- **What is needed**
Say how many lines below have "East" in them, giving the number alone.

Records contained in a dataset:
-- Opening Marker --
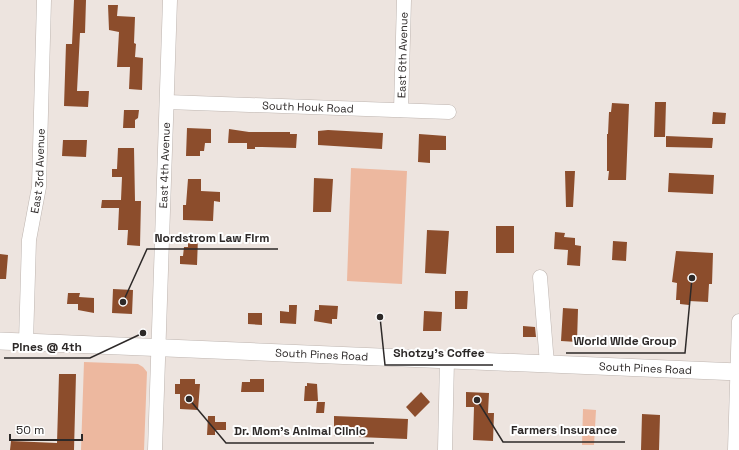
<svg xmlns="http://www.w3.org/2000/svg" width="739" height="450" font-family="'Space Grotesk',sans-serif">
<rect width="100%" height="100%" fill="#ede4df"/>
<path fill="#edb89f" d="M351 168 407 171 402 284 347 281Z
M84 362 138 364 143 367 147 372 144 450H81Z
M583 409 596 410 594 445H582Z"/>
<path fill="#8c4d2c" d="M74 0H86L85 33H80L77 91H89L88 107 64 106 66 44H72Z
M108 5H118L117 16 135 17 134 43 136 44 135 57 143 58 142 90 129 89 130 67H117L119 32 109 30Z
M655 102H666L665 137H654Z
M612 103 629 104 626 180H608L609 171H607V134H608L609 112H611Z
M124 110H139L138 118 135 120V128H123Z
M713 112 726 113 725 124H712Z
M187 128 211 129V143H205L204 151H200V156H186Z
M229 129 249 132H290V134H297L296 148 262 147H255V149H247V143H228Z
M328 130 383 133 382 149 318 145V131Z
M419 134 446 136V150H430V163L418 162Z
M666 136 713 138 712 148 666 147Z
M63 140H87L86 157 62 156Z
M118 148H134L135 201H141L140 246 127 245 128 230H118L119 208H101L102 200H121L122 177H112V169H117Z
M565 171H575L573 207H566Z
M669 173 714 175 713 194 668 192Z
M314 178 333 179 331 212H313Z
M188 179H201V191L220 192V202L214 201 213 221 183 220V205H186Z
M496 226H514V253H496Z
M427 230 449 231 446 274 425 273Z
M555 232 565 233 564 237 575 238V245L581 246 580 266 567 265 568 250 554 249Z
M188 238H198L197 265 180 264V256H183L184 247H188Z
M613 241 627 242 626 261 612 260Z
M676 251 713 253 712 284H709L708 302 689 301V305L680 304V300H676L677 283 672 282Z
M0 254 8 255 6 279H0Z
M113 289 133 290 132 314 112 313Z
M455 291H468L467 309H455Z
M68 293H80L79 297 94 298V313L78 310V304H67Z
M289 305H297L296 324 280 323V311L289 312Z
M319 305 338 306 337 319H332V324L314 321 315 310H319Z
M563 308 578 309 577 342 561 341Z
M424 311 442 312 441 331H423Z
M248 313H262V325L248 324Z
M523 326 535 327 536 337H523Z
M59 374H76L74 450H10L11 441 57 443Z
M180 379H195V384H200L198 410 180 409V394H175V384H180Z
M250 379H264V392H241L242 382H250Z
M307 383 317 384 318 401H304L305 386H307Z
M421 392 430 402 415 417 406 407Z
M466 392 489 393 488 413H494L493 441 473 440 474 407H466Z
M317 402H325L324 413H316Z
M642 414 660 415 659 450H641Z
M208 416H215V422H226V430H215V435H207Z
M334 416 408 419 407 439 334 436Z"/>
<g fill="none" stroke-linecap="round" stroke-linejoin="round">
<g stroke="#beb5b0" stroke-width="15">
<g id="minor">
<path id="s1" d="M167 102 449 112"/>
<path id="s2" d="M401 110 404 0"/>
<path d="M540 277 547 364"/>
<path id="s3" d="M26 342 29 240 39 187 44 0"/>
<path id="s4" d="M155 450 170 0"/>
<path d="M445 450 447 360"/>
<path d="M735 450 739 321"/>
</g>
</g>
<g stroke="#beb5b0" stroke-width="18">
<g id="major">
<path id="s5" d="M0 341 739 372"/>
</g>
</g>
<use href="#minor" stroke="#fff" stroke-width="14"/>
<use href="#major" stroke="#fff" stroke-width="17"/>
</g>
<g text-anchor="middle" stroke-width="4" stroke-linejoin="round" paint-order="stroke">
<g font-size="11" fill="#2d2928" stroke="#fff">
<text dy="4" stroke="none"><textPath href="#s2" startOffset="55">East 6th Avenue</textPath></text>
<text dy="4" stroke="none"><textPath href="#s1" startOffset="141">South Houk Road</textPath></text>
<text dy="4" stroke="none"><textPath href="#s4" startOffset="285">East 4th Avenue</textPath></text>
<text dy="4" stroke="none"><textPath href="#s3" startOffset="172">East 3rd Avenue</textPath></text>
<text dy="4" stroke="none"><textPath href="#s5" startOffset="322">South Pines Road</textPath></text>
<text dy="4" stroke="none"><textPath href="#s5" startOffset="646">South Pines Road</textPath></text>
</g>
</g>
<path fill="none" stroke="#2d2928" stroke-width="1.5" d="M123 302L147 249H278M692 278L685 353H566M143 333L90 358H4M380 317L385 365H493M477 400L503 442H625M189 399L226 443H374"/>
<g fill="#2d2928" stroke="#fff" stroke-width="1.5">
<circle cx="123" cy="302" r="4"/>
<circle cx="692" cy="278" r="4"/>
<circle cx="143" cy="333" r="4"/>
<circle cx="380" cy="317" r="4"/>
<circle cx="477" cy="400" r="4"/>
<circle cx="189" cy="399" r="4"/>
</g>
<g font-size="12" text-anchor="middle" font-weight="bold" fill="#2d2928" stroke="#fff" stroke-width="4" stroke-linejoin="round" paint-order="stroke">
<text x="212" y="242">Nordstrom Law Firm</text>
<text x="625" y="345">World Wide Group</text>
<text x="47" y="351">Pines @ 4th</text>
<text x="439" y="357">Shotzy's Coffee</text>
<text x="564" y="434">Farmers Insurance</text>
<text x="300" y="435">Dr. Mom’s Animal Clinic</text>
</g>
<path d="M10 434v6h72v-6" fill="none" stroke="#2d2928" stroke-width="2"/>
<text x="16" y="434" font-size="12" fill="#2d2928" stroke="#ffffff" stroke-width="3" paint-order="stroke">50 m</text>
</svg>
-- Closing Marker --
- **Exercise answer**
3